**WHAT IS EXPECTED:** Copy the text lines of the data below, substituting "Autor:" for "Written by:" and changing nothing else. Leave the pictures out of your answer.

**DATA FOR THIS TASK:**
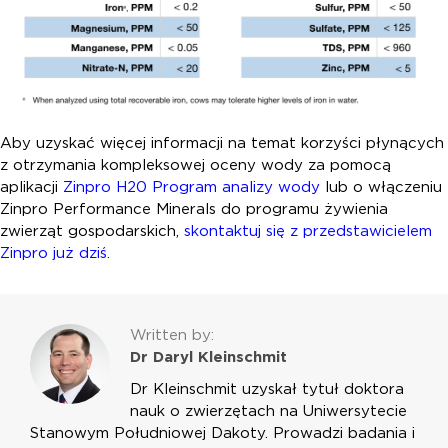
Aby uzyskać więcej informacji na temat korzyści płynących
z otrzymania kompleksowej oceny wody za pomocą
aplikacji
Zinpro H
2
0 Program analizy wody
lub o włączeniu
Zinpro Performance Minerals do programu żywienia
zwierząt gospodarskich,
skontaktuj się z przedstawicielem
Zinpro już dziś.
Written by:
Dr Daryl Kleinschmit
Dr Kleinschmit uzyskał tytuł doktora
nauk o zwierzętach na Uniwersytecie
Stanowym Południowej Dakoty. Prowadzi badania i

**ANSWER AREA:**
Aby uzyskać więcej informacji na temat korzyści płynących
z otrzymania kompleksowej oceny wody za pomocą
aplikacji
Zinpro H
2
0 Program analizy wody
lub o włączeniu
Zinpro Performance Minerals do programu żywienia
zwierząt gospodarskich,
skontaktuj się z przedstawicielem
Zinpro już dziś.
Autor:
Dr Daryl Kleinschmit
Dr Kleinschmit uzyskał tytuł doktora
nauk o zwierzętach na Uniwersytecie
Stanowym Południowej Dakoty. Prowadzi badania i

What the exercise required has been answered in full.